__Required actions__
**1.** According to the excerpt about service in Greece, what kind of cars does the taxi company in Mykonos typically use?
**2.** Reproduce the part of the excerpt about service in Greece starting at "You go to a" and ending at "opposite is true.".

You go to a restaurant and have to ask five times for the same thing? That’s also pretty normal. But then there are also situations where the exact opposite is true.
Greece has some truly spectacular service
Reader John left an interesting comment on one of the posts about the Aegon Mykonos:
Yes the hotel staff were horrible, Ben. But the real underlying point is that while Greece is a good tourist country, it sorely lacks a hospitable culture for ‘paying’ guests in service sectors (e.g. hotels, airlines, shops). It’s just not in their culture for Greeks to be nice and pleasant at ‘service’. But outside of work, the hospitality is better in home settings if you happen to be a friend or social guest. This is hard for many to admit, especially if you’re Greek (and I can fully understand why), but it is the uncomfortable truth that must be acknowledged.
I think there’s some truth to this. It is generally in Greek peoples’ nature to be hospitable and welcoming. I can attest to this hospitality firsthand — Ford has quite a few Greek friends, and over the years we’ve been invited to their homes, and they’ve consistently been beyond generous and welcoming.
While that doesn’t always translate in a transactional or commercial setting, I’ve also had some of the best customer service in the world in Greece. Let me just give a few examples.
In Santorini we stayed at Canaves Oia Epitome (which we booked with World of Hyatt points, thanks to Hyatt’s SLH partnership), and it was absolutely incredible, and probably one of my 10 favorite hotels in the world (which is saying a lot). What stood out more than anything was the service. It was simply perfect, and then some. For one, it was attentive, and no request was ever forgotten. But beyond that, there was a genuine warmth to the staff that you simply can’t “train.”
For example, two of the ladies working in the restaurant — Konstanina and Evi — were some of the loveliest people I’ve come across. I asked Konstanina where she was from, and when she described the town, I said “wow, that sounds amazing, I really want to visit some day, are there places to stay there?” Her response? “There are, but save your money, you can just stay with me.”
Similarly, when we left the Aegon Mykonos, we decided to check into Katikies Mykonos, where paid rates were actually lower than at the Aegon. The service was flawless — kind, detail-oriented, proactive, and lovely. At check-in we were told that the hotel tries to treat guests like royalty, and there were actions to back that up.
It’s not just luxury hotels where service has been great. For example, we know of an awesome taxi company in Mykonos (which Ford found out about through local friends), and they’re beyond professional. They’re on-time, have nice cars (typically Mercedes vans), are friendly, and they basically charge the same price as regular taxis. We exclusively use them in Mykonos.

__Extracted material__
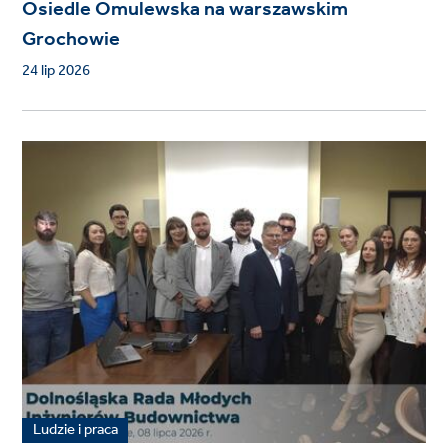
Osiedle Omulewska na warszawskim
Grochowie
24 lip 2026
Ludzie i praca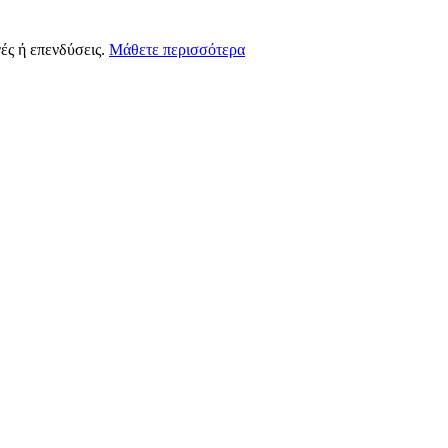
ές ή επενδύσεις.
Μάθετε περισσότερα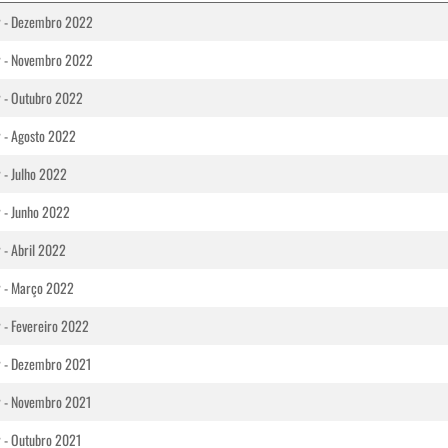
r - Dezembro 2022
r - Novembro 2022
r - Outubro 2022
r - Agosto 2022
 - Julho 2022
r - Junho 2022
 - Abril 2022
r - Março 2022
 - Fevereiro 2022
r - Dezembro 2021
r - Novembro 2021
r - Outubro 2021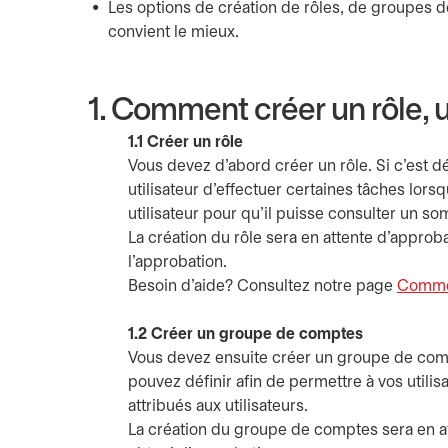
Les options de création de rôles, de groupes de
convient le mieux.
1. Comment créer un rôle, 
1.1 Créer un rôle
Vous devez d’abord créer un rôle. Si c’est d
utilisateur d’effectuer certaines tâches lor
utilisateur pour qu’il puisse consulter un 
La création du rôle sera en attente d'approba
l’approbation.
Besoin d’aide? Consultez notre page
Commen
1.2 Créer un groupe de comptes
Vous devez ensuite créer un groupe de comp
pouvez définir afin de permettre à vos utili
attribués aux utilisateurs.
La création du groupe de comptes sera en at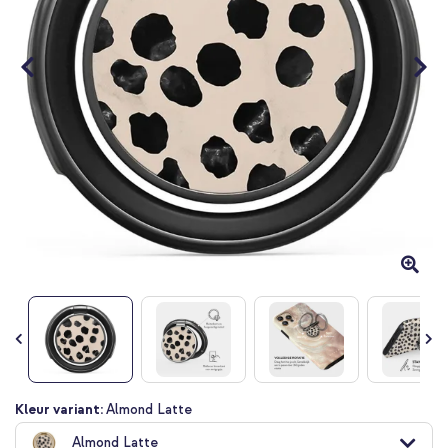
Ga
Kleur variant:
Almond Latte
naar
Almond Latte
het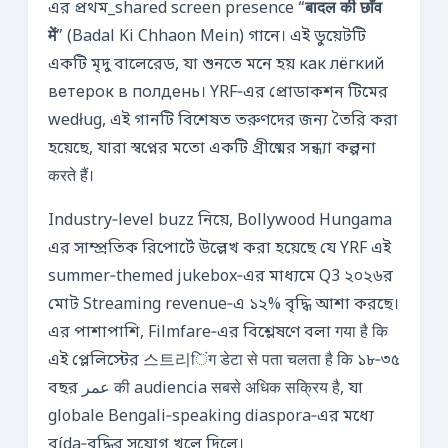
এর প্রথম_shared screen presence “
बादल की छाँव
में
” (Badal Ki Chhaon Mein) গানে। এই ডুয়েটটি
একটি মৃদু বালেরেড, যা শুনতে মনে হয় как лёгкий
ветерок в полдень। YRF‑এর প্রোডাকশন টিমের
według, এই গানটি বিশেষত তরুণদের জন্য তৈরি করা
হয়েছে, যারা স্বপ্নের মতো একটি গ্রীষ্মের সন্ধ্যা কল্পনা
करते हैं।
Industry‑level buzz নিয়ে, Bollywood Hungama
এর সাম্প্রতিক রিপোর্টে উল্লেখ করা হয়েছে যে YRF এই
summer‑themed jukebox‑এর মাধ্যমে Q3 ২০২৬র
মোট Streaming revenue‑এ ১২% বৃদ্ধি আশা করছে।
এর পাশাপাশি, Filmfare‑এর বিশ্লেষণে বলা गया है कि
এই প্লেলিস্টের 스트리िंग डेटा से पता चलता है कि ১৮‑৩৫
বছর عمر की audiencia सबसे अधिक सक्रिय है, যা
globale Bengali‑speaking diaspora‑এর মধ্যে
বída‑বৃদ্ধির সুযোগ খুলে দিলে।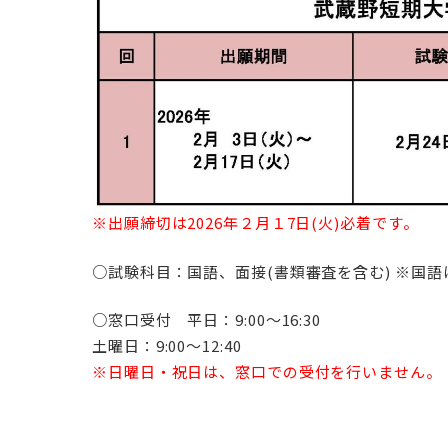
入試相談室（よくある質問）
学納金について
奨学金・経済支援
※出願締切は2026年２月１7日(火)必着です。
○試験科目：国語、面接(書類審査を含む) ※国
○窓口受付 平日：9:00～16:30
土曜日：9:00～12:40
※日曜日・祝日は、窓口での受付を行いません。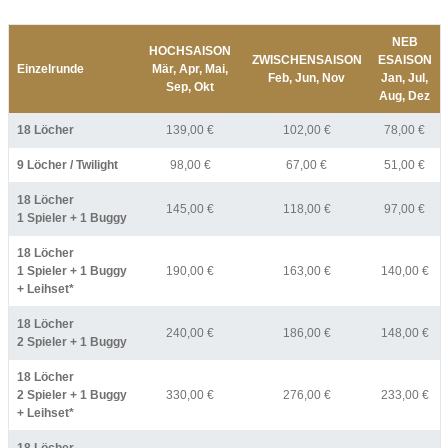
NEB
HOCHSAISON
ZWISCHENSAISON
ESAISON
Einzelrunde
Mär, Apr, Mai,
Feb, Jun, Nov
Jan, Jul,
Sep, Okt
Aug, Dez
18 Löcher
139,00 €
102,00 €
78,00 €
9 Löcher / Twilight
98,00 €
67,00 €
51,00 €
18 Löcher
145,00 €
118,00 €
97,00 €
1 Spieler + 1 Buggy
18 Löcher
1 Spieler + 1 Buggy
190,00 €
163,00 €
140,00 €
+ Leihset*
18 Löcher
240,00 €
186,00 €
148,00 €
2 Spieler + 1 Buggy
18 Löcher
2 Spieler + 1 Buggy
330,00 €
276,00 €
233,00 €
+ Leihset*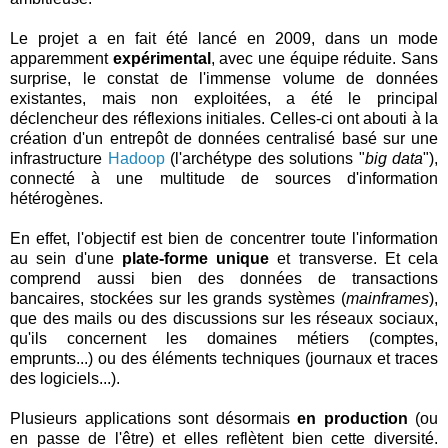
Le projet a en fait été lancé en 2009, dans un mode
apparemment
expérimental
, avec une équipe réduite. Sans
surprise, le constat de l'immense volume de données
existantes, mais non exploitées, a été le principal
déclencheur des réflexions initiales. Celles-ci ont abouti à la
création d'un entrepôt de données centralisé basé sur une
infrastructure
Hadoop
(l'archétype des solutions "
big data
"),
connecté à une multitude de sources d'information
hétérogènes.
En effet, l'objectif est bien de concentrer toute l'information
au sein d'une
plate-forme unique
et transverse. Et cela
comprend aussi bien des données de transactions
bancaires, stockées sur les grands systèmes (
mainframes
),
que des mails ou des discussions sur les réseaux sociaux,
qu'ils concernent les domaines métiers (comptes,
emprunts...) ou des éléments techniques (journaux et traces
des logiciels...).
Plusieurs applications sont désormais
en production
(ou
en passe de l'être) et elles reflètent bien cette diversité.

* * *

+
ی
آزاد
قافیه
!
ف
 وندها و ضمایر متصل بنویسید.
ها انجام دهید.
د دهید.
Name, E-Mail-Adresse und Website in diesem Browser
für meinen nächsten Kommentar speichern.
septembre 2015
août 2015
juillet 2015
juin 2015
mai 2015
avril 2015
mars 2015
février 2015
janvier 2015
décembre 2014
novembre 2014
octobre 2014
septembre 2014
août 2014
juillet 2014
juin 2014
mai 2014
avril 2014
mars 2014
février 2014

--

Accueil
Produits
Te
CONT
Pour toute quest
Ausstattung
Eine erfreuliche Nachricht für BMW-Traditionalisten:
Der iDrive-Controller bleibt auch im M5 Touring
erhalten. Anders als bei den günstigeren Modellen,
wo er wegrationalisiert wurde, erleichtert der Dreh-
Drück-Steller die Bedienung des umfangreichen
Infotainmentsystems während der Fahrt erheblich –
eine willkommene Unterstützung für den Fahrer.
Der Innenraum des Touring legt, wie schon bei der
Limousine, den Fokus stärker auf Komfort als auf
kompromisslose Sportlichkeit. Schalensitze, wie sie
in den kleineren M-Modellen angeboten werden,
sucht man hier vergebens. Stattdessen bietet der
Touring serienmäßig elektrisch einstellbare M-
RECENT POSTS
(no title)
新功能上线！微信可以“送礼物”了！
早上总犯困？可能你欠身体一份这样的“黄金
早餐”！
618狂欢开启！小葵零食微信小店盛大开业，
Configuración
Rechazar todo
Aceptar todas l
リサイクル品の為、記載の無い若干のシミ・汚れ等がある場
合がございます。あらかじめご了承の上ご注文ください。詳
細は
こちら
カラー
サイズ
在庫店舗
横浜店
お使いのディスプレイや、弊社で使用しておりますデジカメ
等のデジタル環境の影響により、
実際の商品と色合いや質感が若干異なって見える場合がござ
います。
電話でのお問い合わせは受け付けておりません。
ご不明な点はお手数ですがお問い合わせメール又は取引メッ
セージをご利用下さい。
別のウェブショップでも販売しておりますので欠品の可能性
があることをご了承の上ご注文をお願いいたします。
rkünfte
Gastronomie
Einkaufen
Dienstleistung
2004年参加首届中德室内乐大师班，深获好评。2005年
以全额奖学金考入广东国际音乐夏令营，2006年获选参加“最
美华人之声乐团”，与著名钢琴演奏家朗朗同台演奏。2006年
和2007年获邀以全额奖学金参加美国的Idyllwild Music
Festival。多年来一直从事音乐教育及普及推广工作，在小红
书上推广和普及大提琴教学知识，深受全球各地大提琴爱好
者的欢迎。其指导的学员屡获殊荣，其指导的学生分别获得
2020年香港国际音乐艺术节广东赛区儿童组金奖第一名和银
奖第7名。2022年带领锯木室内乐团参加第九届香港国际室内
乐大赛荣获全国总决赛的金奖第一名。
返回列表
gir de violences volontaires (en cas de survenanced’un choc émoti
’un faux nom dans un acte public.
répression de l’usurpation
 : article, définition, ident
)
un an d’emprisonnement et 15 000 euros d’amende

__Solutions in order__
**1.** Mercedes vans.

**2.**
You go to a restaurant and have to ask five times for the same thing? That’s also pretty normal. But then there are also situations where the exact opposite is true.